##### Exercise material #####
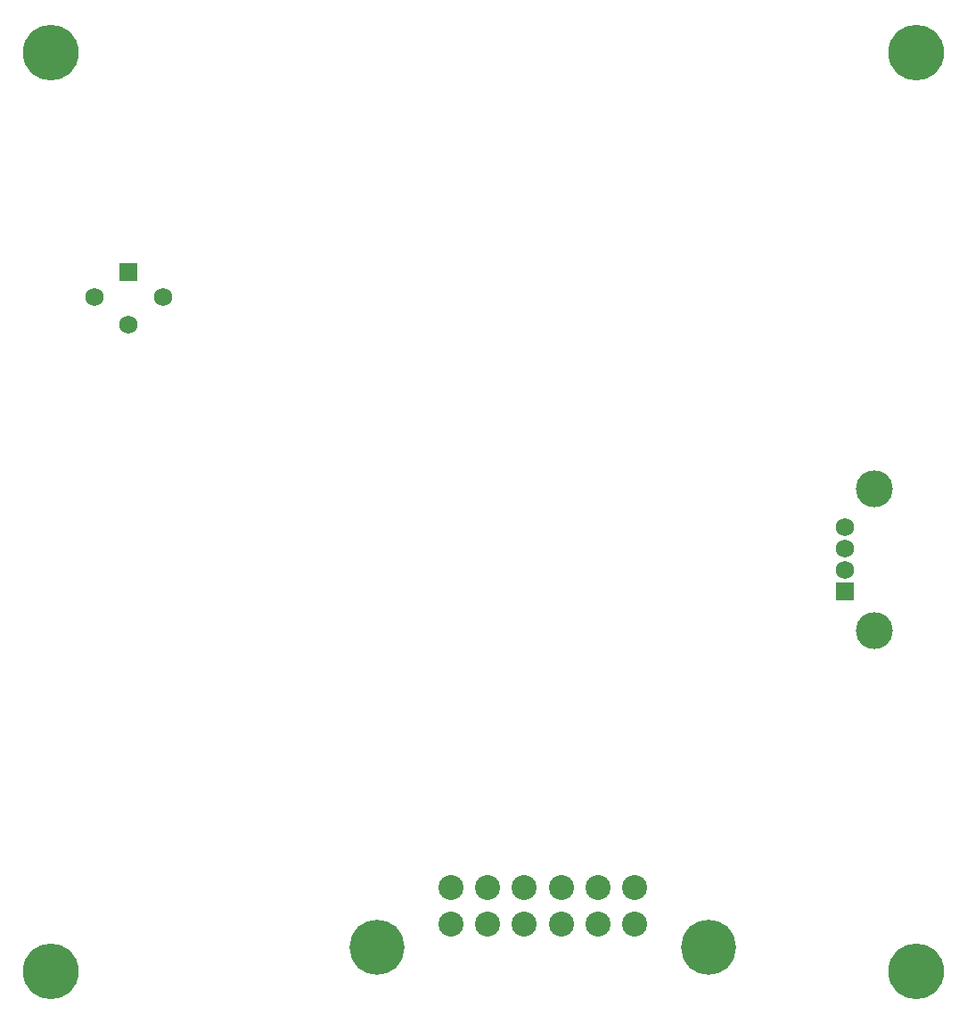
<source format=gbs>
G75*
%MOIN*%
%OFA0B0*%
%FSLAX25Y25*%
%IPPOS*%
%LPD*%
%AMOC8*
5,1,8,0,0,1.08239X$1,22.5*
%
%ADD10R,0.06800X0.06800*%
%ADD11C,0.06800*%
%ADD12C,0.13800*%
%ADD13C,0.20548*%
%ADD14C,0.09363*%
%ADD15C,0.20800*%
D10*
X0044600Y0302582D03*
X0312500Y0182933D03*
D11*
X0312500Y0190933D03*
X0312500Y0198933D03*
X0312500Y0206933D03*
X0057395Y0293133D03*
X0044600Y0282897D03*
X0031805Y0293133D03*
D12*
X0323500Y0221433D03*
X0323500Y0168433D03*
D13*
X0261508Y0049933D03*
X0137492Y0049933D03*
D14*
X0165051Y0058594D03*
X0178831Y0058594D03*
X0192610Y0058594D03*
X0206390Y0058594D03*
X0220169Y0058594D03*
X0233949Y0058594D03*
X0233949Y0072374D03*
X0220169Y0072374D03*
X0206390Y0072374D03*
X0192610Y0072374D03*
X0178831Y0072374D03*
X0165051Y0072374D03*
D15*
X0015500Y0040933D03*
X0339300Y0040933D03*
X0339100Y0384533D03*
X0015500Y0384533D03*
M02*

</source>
#####
##### Exercise material #####
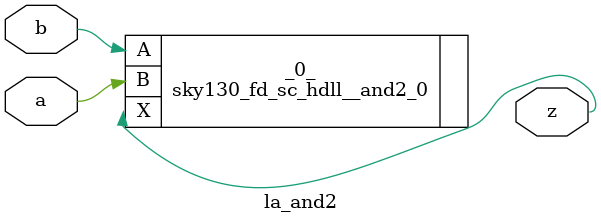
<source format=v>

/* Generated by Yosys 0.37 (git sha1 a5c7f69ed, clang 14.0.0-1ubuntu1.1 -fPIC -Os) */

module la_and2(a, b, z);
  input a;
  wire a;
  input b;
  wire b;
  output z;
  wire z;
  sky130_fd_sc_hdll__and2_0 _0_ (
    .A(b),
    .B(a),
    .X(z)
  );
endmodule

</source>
#####
##### Exercise material #####
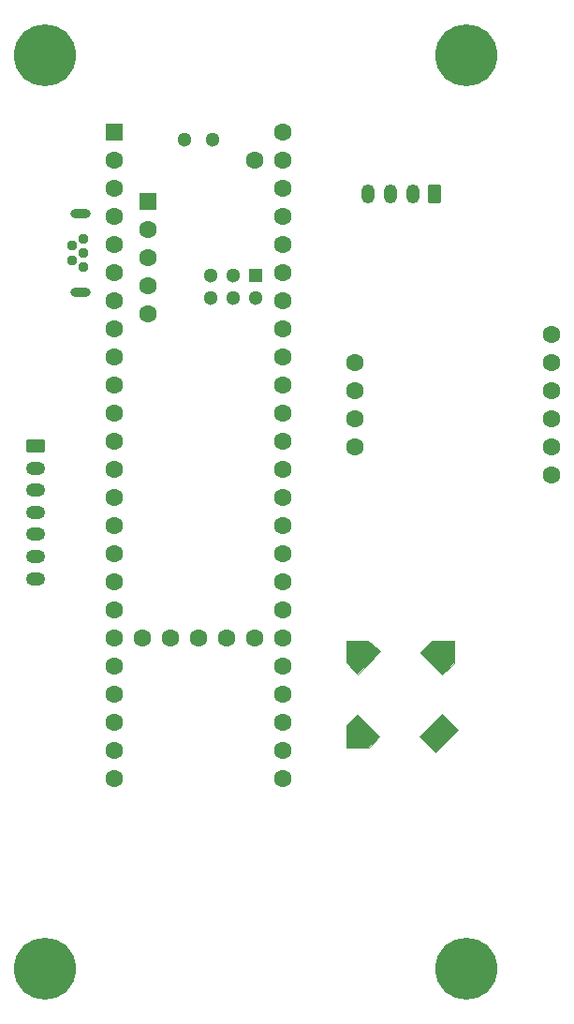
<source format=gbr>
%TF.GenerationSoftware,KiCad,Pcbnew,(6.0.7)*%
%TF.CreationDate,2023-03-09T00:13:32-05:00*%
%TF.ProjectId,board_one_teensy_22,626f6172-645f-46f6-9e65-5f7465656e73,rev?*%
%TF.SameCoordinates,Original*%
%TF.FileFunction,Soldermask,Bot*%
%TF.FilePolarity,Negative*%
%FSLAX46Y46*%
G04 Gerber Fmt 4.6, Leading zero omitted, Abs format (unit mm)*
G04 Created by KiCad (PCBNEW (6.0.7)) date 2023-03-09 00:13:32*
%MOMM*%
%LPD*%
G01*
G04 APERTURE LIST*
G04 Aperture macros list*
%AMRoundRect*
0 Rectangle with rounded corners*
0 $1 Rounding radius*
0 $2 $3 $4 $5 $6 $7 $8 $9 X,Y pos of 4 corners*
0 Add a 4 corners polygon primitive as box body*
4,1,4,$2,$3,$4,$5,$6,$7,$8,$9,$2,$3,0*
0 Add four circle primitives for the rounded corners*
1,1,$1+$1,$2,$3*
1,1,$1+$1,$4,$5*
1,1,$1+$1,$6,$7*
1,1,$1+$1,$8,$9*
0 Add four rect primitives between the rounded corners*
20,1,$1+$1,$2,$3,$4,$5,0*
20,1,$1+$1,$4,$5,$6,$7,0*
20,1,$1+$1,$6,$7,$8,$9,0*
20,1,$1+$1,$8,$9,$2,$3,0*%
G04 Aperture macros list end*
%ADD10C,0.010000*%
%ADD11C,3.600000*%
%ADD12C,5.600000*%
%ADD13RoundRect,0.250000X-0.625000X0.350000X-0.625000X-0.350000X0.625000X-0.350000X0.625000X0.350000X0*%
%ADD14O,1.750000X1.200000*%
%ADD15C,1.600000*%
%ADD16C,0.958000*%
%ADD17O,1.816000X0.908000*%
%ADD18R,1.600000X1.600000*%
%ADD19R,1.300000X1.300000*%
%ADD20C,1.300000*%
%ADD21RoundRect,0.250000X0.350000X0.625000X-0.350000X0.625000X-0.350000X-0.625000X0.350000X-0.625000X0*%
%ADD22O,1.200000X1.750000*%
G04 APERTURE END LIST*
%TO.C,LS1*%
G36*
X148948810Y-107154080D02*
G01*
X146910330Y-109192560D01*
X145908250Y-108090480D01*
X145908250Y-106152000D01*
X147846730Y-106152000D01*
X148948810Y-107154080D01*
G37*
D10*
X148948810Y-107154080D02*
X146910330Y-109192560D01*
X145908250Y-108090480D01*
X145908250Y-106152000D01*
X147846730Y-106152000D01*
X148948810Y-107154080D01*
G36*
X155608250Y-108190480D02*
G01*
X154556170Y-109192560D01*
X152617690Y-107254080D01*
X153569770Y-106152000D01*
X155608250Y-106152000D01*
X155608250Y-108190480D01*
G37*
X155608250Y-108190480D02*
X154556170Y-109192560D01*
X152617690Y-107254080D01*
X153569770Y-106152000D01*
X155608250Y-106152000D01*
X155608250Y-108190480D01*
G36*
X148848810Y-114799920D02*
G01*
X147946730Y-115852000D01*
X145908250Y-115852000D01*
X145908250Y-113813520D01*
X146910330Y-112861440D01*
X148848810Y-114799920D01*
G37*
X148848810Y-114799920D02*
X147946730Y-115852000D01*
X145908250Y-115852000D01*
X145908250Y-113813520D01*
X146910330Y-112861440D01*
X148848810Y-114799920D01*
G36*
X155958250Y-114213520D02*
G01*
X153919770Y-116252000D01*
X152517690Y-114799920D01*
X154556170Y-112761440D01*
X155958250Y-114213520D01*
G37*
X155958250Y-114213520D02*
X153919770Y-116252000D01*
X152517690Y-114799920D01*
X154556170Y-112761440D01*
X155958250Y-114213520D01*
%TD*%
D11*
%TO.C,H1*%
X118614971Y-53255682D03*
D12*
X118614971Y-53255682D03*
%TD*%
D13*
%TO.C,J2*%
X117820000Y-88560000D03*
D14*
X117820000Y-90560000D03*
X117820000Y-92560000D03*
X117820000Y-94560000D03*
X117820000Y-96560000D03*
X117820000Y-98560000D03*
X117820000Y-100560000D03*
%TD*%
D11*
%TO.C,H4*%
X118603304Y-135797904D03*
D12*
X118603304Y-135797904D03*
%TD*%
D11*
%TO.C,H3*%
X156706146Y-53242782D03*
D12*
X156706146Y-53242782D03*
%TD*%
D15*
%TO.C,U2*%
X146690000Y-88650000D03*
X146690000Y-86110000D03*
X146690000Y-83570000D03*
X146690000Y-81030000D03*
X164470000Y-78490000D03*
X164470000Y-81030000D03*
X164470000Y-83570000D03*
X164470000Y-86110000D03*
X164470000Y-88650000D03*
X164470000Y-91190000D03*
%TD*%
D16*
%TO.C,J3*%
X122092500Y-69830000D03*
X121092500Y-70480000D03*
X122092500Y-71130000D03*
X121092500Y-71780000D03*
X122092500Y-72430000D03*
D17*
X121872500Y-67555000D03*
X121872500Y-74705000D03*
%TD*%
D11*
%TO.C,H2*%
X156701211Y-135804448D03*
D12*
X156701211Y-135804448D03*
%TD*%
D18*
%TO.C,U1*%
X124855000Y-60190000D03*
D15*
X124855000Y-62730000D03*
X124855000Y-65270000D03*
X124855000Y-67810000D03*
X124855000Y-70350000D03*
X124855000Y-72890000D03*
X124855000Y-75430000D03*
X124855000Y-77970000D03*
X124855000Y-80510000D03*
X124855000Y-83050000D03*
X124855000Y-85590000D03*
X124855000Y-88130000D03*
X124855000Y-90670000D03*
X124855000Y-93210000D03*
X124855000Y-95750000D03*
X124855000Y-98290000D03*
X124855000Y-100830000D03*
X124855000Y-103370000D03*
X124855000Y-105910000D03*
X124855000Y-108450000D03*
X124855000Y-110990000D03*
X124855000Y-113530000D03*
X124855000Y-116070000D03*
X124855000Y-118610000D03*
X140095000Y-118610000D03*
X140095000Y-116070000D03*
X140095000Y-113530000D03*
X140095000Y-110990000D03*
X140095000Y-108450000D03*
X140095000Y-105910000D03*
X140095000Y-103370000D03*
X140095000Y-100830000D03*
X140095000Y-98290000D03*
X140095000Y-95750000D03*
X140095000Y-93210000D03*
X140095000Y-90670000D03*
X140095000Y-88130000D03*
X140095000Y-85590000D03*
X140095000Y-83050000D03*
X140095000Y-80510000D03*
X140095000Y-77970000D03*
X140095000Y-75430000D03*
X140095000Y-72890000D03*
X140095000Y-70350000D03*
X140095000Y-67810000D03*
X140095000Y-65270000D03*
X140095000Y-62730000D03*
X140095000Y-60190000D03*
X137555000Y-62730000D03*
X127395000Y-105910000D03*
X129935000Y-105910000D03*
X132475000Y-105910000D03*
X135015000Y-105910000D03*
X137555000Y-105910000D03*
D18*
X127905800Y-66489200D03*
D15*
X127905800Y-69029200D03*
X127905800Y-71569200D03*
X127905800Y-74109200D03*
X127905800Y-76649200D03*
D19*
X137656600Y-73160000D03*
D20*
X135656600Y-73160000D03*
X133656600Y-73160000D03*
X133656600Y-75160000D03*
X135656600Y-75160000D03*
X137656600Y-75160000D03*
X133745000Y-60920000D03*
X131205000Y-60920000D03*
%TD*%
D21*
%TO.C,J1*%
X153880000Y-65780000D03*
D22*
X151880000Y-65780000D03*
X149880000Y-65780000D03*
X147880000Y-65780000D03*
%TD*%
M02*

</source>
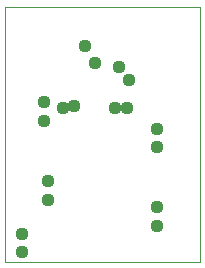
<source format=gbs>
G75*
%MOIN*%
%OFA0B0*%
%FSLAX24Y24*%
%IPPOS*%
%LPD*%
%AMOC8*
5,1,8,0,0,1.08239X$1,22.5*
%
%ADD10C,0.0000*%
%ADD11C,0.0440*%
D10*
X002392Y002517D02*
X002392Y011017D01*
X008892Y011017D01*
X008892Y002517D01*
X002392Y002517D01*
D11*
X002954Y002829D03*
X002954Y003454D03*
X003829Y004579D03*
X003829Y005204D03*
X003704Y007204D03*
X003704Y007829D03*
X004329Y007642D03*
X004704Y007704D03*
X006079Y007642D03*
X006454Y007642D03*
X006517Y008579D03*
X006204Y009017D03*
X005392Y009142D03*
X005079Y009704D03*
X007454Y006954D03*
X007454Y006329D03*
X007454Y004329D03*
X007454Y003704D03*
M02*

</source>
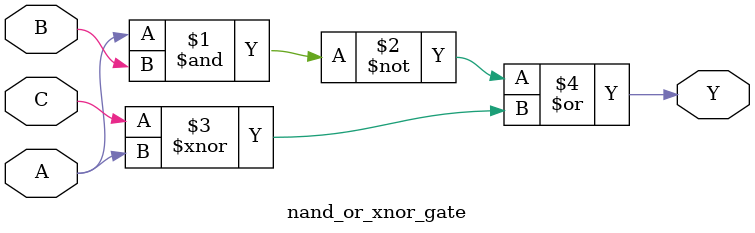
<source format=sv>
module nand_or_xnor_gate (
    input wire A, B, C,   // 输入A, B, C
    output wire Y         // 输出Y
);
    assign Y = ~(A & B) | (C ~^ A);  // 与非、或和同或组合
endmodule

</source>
#####
• [Work instruction]
Pull out all lines in the data above that include "wire".

• [Output of the exercise]
  wire a;
  wire b;
  wire z;
    input wire A, B, C,   // 输入A, B, C
    output wire Y         // 输出Y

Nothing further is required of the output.